**Task goal**. Copy out the text of every item below, changing each "Januar" to "January" and keeping everything else the same. Leave the pictures out of your answer.

*** Opening of Entries supplied ***

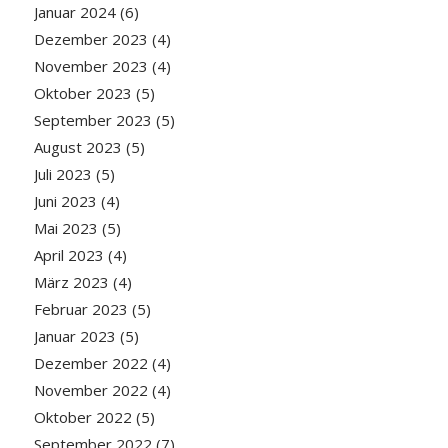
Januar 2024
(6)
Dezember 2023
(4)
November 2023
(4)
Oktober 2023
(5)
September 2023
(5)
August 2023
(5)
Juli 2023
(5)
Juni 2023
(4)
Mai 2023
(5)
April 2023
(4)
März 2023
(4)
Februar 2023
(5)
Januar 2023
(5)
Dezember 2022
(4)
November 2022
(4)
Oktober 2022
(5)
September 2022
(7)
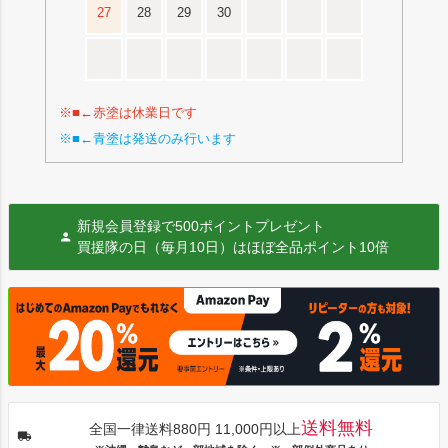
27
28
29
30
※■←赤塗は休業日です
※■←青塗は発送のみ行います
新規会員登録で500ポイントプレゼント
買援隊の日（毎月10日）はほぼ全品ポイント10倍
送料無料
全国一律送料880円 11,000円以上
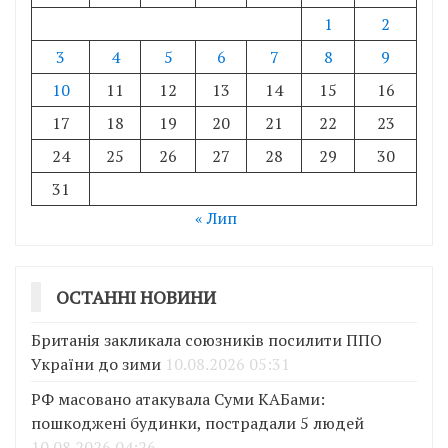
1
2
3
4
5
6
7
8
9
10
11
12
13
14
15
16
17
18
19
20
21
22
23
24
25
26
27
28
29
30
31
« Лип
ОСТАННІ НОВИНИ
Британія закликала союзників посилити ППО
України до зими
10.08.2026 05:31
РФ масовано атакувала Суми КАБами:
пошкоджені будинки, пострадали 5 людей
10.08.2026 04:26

*** Close of Entries supplied ***

**Solution for this problem**.
January 2024
(6)
Dezember 2023
(4)
November 2023
(4)
Oktober 2023
(5)
September 2023
(5)
August 2023
(5)
Juli 2023
(5)
Juni 2023
(4)
Mai 2023
(5)
April 2023
(4)
März 2023
(4)
Februar 2023
(5)
January 2023
(5)
Dezember 2022
(4)
November 2022
(4)
Oktober 2022
(5)
September 2022
(7)
27
28
29
30
※■←赤塗は休業日です
※■←青塗は発送のみ行います
新規会員登録で500ポイントプレゼント
買援隊の日（毎月10日）はほぼ全品ポイント10倍
送料無料
全国一律送料880円 11,000円以上
1
2
3
4
5
6
7
8
9
10
11
12
13
14
15
16
17
18
19
20
21
22
23
24
25
26
27
28
29
30
31
« Лип
ОСТАННІ НОВИНИ
Британія закликала союзників посилити ППО
України до зими
10.08.2026 05:31
РФ масовано атакувала Суми КАБами:
пошкоджені будинки, пострадали 5 людей
10.08.2026 04:26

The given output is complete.